Ihr sucht nach irgendwelchen „Gegenteilen“? Warum nicht mal
nach Harmonie??

du gehst von einer falschen Vorstellung aus, nämlich der, dass diese Suche etwas mit der Befindlichkeit der Suchenden zu tun hat.

Letztendlich suchen wir alle Harmonie. Harmonie kann man nur finden, wenn man die Disharmonie kennt. Daher ist es sinnvoll, vor dem Finden der Harmonie, das Suchen der Disharmonie zu betreiben. :smile:

Im Übrigen kann man sich mit Harmonie viel leichter selbst betrügen als mit Disharmonie.

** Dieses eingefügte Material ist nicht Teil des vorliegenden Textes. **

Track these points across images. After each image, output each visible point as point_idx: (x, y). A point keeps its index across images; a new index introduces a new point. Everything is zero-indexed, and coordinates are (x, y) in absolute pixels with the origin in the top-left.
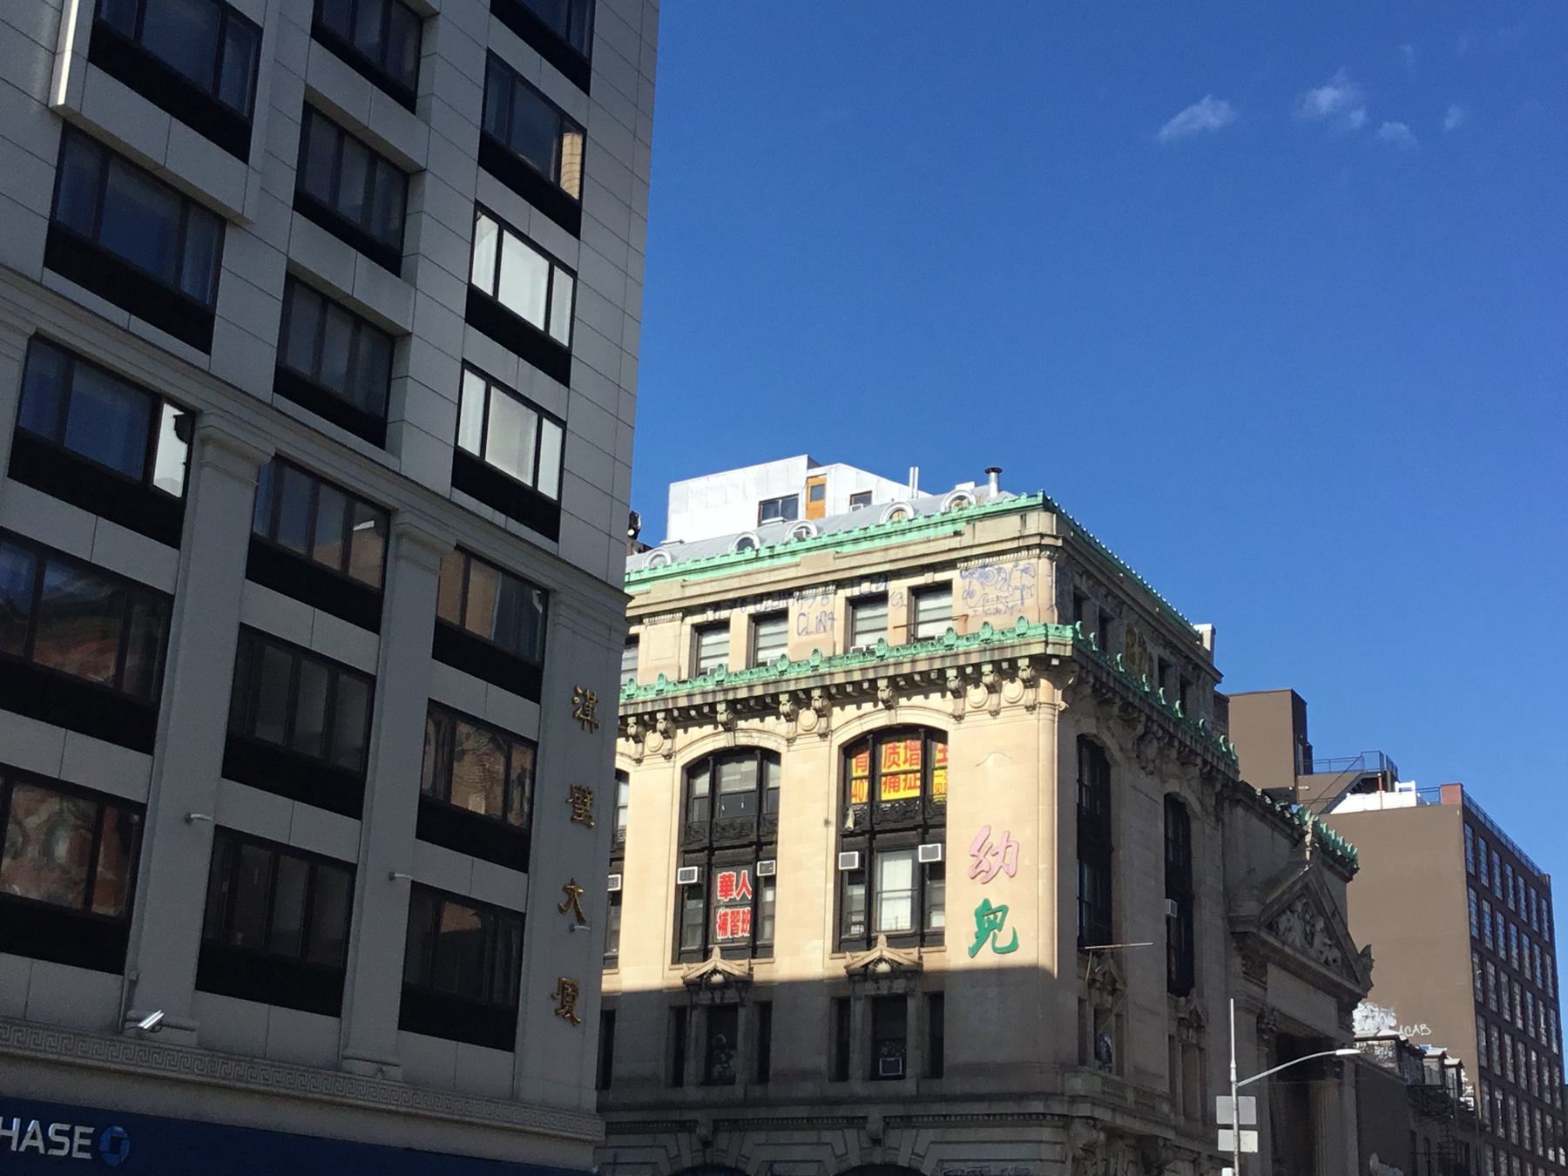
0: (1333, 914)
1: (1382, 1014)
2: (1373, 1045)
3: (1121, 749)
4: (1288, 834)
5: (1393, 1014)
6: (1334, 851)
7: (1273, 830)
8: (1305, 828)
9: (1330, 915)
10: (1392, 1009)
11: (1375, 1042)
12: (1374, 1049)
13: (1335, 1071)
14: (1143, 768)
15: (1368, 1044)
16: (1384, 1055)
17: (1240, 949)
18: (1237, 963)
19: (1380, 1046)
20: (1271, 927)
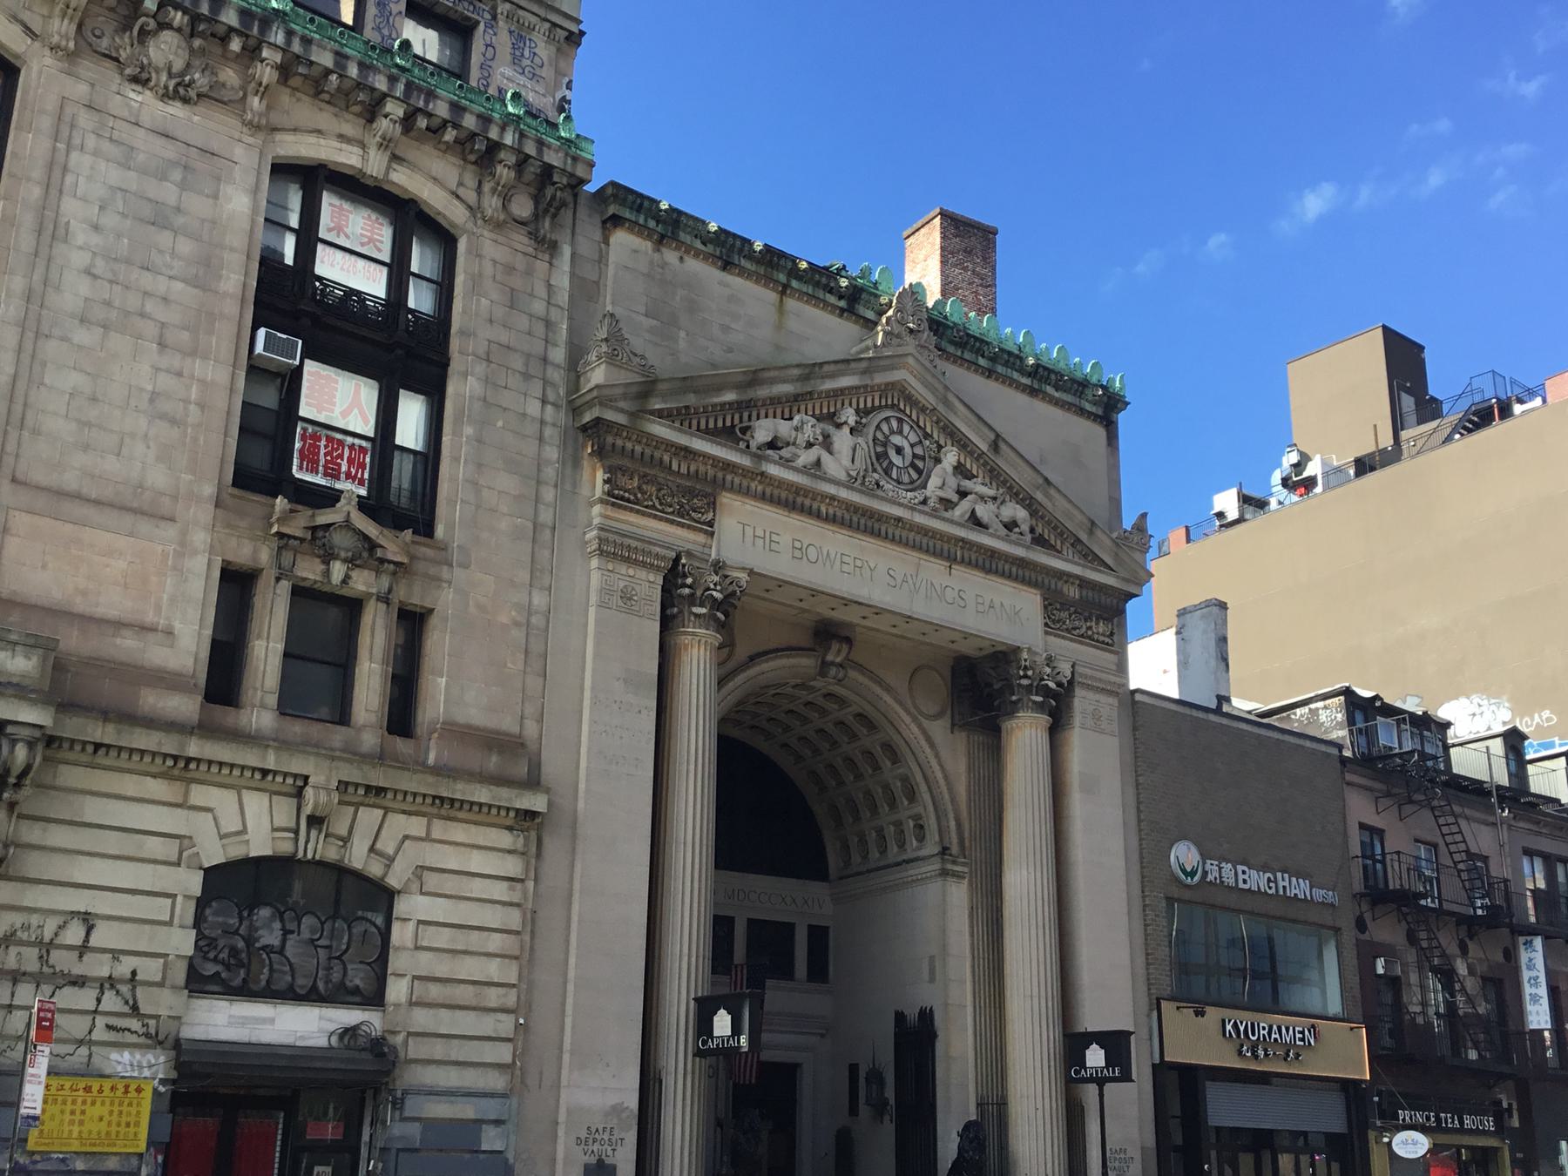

Das macht unkritisches Verharren in der Harmonie sogar gefährlich. Da lobe ich mir die, die wenigstens den Umweg über den Streit machen (womit ich jetzt nicht die Diskutierenden hier meine), dann sind die Dinge wenigstens klar.

Herzliche Grüße

Thomas Miller

Mal sehen, was ein großer Dichter und Denker dazu meint:

In Zeiten der Not und des Leidens zeigt sich erst, was wirklich unser ist, was uns treu bleibt und nicht genommen werden kann. Es gibt viele, denen ein schöner Spruch lieb und wertvoll war, die gern einen guten Vortrag und eine gute Musik hörten, und denen doch von alledem nichts zu eigen bleibt, wenn Hunger, Not, Sorge ihr Leben beschatten.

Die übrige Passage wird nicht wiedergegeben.